Within the Nordic Ensemble tradition, participants tend to be intolerant of unnecessary disruptions. This means that management must be as low-profile as possible. As a result, the scenario management team is normally fully integrated into the scenario and environment. The outcome of this is a fast response time and a very resilient simulation. Participants can (and are often encouraged to) experiment freely without running the risk of disrupting the simulation. The fast response time also means that any safety or security issues can be responded to quickly and efficiently with minimum disruption. Should someone have questions, they can easily approach the scenario manager without interrupting or disturbing others.

At Scenario Sciences, we avoid the traditional top-down, highly visible form of management that is common in contemporary scenario simulations. Instead, we manage our scenarios from within, using the techniques from Nordic Ensemble. It does demand more skills from our staff, but in return, we can increase the realism beyond what has been possible previously. Yet we still retain safety, control and the ability to evaluate participants.


Nordic Ensemble strives for a high level of realism. Consequently, several design philosophies and principles have evolved for this purpose. Two of the best-known are "360°-immersion" and "What-you-see-is-what-you-get". "360°-immersion" implies that the scenario should be set in environment that feels authentic and avoids distractions. "What-you-see-is-what-you-get" implies that the environment and scenario should be as intuitive as possible (if a door is open, you should be able to walk through it).

At Scenario Sciences, we embrace a number of these design principles. We aim to make our scenarios as intuitive and authentic as possible.By avoiding unnecessary distractions, we allow our participants to focus their energy on the task at hand.


With the sociocultural system in place, the scenario has natural feedback loops that help regulate the scenario progression. This allows a simple risk assessment process to be used for determining the control mechanisms needed during the simulation itself.

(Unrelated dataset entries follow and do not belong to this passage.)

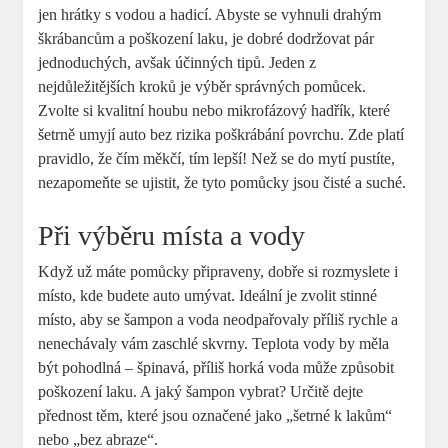
jen hrátky s vodou a hadicí. Abyste se vyhnuli drahým
škrábancům a poškození laku, je dobré dodržovat pár
jednoduchých, avšak účinných tipů. Jeden z
nejdůležitějších kroků je výběr správných pomůcek.
Zvolte si kvalitní houbu nebo mikrofázový hadřík, které
šetrně umyjí auto bez rizika poškrábání povrchu. Zde platí
pravidlo, že čím měkčí, tím lepší! Než se do mytí pustíte,
nezapomeňte se ujistit, že tyto pomůcky jsou čisté a suché.
Při výběru místa a vody
Když už máte pomůcky připraveny, dobře si rozmyslete i
místo, kde budete auto umývat. Ideální je zvolit stinné
místo, aby se šampon a voda neodpařovaly příliš rychle a
nenechávaly vám zaschlé skvrny. Teplota vody by měla
být pohodlná – špinavá, příliš horká voda může způsobit
poškození laku. A jaký šampon vybrat? Určitě dejte
přednost těm, které jsou označené jako „šetrné k lakům“
nebo „bez abraze“.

Scenario managers can use these control mechanisms and feedback loops more readily than a complex rule system. If something unexpected were to happen, they can still respond without disrupting the simulation.

The use of systems-based scenario progression is well-established in Nordic Ensemble, but may seem counter-intuitive to someone who is used to linear scenarios. This is because systems-based scenarios offer a higher degree of uncertainty. Working with them requires a different skillset and an interdisciplinary approach. Our staff have those skills.

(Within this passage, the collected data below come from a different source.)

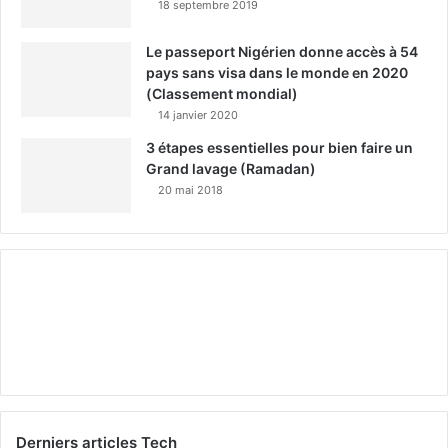
18 septembre 2019
Le passeport Nigérien donne accès à 54
pays sans visa dans le monde en 2020
(Classement mondial)
14 janvier 2020
3 étapes essentielles pour bien faire un
Grand lavage (Ramadan)
20 mai 2018
Derniers articles Tech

Nordic Ensemble is dominated by a philosophy known as "participatory culture". It implies that participants, designers and managers create an experience together. Through their interactions, it evolves into a narrative artwork tailored to the first-person perspective. Unlike drama, the audience are at the same time the actors. Each experience is unique and can not be reproduced (participating in the role-play again will always produce a different experience). If it is observed or recorded, it is translated into another art form. Much like a language, significant elements are easily lost in such a translation. Its co-creative and co-evolutionary nature makes Nordic Ensemble a highly contemporary art form. Its Achilles' heel, however, is the inherent difficulty of accurate documentation

We share the participant-centered design tools of Nordic Ensemble. We actively consider how the participant interacts with the scenario, the environment and the scenario managers and how this produces an authentic experience that fulfills the objectives of the scenario. Unlike Nordic Ensemble, however, we make our scenarios as accessible and easy to document as possible.